Segment Open

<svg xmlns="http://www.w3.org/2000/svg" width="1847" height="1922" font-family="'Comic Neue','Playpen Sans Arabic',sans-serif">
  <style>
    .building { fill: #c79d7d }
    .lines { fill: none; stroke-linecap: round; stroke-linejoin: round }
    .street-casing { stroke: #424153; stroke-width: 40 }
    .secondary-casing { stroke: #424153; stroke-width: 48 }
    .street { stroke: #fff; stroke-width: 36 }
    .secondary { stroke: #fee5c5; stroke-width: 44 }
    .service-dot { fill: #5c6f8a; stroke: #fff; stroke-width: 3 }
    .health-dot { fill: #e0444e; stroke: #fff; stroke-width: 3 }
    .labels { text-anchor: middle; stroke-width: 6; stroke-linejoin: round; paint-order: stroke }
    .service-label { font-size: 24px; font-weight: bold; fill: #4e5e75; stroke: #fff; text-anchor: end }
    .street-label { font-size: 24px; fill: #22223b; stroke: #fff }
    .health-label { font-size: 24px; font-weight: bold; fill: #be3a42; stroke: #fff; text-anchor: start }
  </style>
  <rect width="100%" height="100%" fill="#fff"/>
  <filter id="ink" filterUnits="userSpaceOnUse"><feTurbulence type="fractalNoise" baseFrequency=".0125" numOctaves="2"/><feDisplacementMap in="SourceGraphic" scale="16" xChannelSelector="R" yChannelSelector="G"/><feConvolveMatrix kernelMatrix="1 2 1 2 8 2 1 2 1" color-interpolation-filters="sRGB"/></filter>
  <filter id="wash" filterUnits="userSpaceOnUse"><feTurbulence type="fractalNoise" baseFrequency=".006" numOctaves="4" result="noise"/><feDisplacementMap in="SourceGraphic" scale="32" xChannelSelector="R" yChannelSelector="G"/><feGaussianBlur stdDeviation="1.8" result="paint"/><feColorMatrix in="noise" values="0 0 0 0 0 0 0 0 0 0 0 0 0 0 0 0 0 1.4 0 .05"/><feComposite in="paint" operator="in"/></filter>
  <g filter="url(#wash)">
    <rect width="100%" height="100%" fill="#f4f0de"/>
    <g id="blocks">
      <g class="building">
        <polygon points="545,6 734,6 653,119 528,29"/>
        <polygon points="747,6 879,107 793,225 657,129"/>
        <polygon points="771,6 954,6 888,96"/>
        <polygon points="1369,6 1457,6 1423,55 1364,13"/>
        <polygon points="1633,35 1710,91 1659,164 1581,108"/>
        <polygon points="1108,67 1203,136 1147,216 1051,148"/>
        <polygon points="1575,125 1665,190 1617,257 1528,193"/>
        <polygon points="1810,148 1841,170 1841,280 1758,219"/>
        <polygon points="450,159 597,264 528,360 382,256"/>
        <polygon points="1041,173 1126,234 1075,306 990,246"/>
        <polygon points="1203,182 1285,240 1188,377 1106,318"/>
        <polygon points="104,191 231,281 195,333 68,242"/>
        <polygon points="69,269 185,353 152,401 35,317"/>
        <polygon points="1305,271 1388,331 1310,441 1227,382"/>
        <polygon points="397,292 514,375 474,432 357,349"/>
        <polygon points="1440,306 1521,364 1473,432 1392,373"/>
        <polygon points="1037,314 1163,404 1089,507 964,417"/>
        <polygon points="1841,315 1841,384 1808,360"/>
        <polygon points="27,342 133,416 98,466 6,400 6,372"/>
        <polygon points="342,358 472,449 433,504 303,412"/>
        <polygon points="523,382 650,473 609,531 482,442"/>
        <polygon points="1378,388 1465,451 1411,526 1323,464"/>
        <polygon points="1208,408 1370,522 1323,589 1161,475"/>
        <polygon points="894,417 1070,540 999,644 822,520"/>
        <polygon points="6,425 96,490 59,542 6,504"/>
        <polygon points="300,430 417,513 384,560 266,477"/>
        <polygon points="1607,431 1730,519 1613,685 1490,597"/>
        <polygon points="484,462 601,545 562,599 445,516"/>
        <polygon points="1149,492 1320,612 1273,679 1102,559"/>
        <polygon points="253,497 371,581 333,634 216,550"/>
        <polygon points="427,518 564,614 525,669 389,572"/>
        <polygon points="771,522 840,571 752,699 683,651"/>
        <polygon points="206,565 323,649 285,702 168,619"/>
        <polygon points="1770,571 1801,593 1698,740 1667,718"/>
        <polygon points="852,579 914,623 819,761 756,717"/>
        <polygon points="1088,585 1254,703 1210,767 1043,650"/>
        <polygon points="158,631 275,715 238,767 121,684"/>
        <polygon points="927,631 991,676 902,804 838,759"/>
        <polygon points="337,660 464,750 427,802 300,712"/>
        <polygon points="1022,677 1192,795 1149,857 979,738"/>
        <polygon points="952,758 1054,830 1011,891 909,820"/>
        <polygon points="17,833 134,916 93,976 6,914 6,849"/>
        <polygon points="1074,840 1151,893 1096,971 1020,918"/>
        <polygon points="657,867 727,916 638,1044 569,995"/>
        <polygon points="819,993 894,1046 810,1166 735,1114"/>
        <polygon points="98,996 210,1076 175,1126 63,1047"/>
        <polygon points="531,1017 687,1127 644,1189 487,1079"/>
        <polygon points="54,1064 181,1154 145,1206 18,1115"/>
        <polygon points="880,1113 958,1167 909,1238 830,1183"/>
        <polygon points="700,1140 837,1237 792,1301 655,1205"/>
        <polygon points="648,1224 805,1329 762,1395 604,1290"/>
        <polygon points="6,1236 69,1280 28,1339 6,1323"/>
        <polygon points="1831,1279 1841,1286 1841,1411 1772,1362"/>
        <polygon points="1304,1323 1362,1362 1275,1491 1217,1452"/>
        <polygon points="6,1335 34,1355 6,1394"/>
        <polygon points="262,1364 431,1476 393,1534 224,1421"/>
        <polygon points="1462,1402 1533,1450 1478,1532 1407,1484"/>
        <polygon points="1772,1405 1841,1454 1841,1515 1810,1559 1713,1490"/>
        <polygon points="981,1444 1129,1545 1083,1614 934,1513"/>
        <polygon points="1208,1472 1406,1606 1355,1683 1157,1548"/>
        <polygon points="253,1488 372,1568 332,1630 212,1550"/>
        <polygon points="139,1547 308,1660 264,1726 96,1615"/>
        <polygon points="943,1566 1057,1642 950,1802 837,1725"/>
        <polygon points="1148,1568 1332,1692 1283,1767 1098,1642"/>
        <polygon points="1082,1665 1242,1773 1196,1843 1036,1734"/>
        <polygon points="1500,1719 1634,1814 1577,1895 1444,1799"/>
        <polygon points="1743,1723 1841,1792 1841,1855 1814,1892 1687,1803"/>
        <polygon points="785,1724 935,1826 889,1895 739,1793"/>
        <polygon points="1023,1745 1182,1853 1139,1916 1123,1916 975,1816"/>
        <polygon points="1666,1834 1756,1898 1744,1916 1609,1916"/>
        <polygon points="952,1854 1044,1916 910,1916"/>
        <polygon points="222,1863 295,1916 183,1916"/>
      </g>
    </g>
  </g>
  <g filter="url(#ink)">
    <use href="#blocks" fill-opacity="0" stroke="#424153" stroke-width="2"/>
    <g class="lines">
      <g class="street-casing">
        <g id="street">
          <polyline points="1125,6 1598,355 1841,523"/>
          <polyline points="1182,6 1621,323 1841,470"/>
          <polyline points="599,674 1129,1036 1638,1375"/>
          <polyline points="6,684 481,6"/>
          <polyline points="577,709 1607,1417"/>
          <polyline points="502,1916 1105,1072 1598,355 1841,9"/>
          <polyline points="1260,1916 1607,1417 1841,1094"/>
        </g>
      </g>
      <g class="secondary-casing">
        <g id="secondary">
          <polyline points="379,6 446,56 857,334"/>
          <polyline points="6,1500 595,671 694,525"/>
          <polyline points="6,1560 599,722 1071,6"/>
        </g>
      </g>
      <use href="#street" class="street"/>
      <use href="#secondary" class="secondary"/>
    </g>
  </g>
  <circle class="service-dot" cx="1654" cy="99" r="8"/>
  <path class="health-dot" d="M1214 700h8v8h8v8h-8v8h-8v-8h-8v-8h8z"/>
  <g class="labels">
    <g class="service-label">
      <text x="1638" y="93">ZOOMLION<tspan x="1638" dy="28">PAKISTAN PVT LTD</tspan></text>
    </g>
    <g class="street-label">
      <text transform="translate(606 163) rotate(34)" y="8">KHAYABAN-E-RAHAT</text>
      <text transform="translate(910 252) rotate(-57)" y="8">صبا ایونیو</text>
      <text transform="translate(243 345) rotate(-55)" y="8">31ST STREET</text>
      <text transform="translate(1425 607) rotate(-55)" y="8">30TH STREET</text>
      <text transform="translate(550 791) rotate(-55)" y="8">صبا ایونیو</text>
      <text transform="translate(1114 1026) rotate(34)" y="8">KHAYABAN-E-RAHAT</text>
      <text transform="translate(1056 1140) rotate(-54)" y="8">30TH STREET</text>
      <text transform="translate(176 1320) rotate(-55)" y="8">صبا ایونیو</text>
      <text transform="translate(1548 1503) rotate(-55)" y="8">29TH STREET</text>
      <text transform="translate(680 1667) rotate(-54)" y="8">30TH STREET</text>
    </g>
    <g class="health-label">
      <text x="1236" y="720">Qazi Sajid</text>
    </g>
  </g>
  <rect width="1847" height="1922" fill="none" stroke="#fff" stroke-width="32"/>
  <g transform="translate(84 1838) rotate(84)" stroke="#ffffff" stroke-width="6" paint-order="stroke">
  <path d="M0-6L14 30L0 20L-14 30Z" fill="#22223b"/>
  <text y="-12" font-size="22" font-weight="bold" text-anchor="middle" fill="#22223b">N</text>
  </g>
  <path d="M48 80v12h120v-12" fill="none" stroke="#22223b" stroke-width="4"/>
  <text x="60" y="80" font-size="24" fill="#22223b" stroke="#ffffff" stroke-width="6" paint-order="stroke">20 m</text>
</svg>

Segment Closed

TASK BRIEF | What belongs in the answer is each line of the listing that contains the word "href".

RESULT OF THIS EXERCISE |
    <use href="#blocks" fill-opacity="0" stroke="#424153" stroke-width="2"/>
      <use href="#street" class="street"/>
      <use href="#secondary" class="secondary"/>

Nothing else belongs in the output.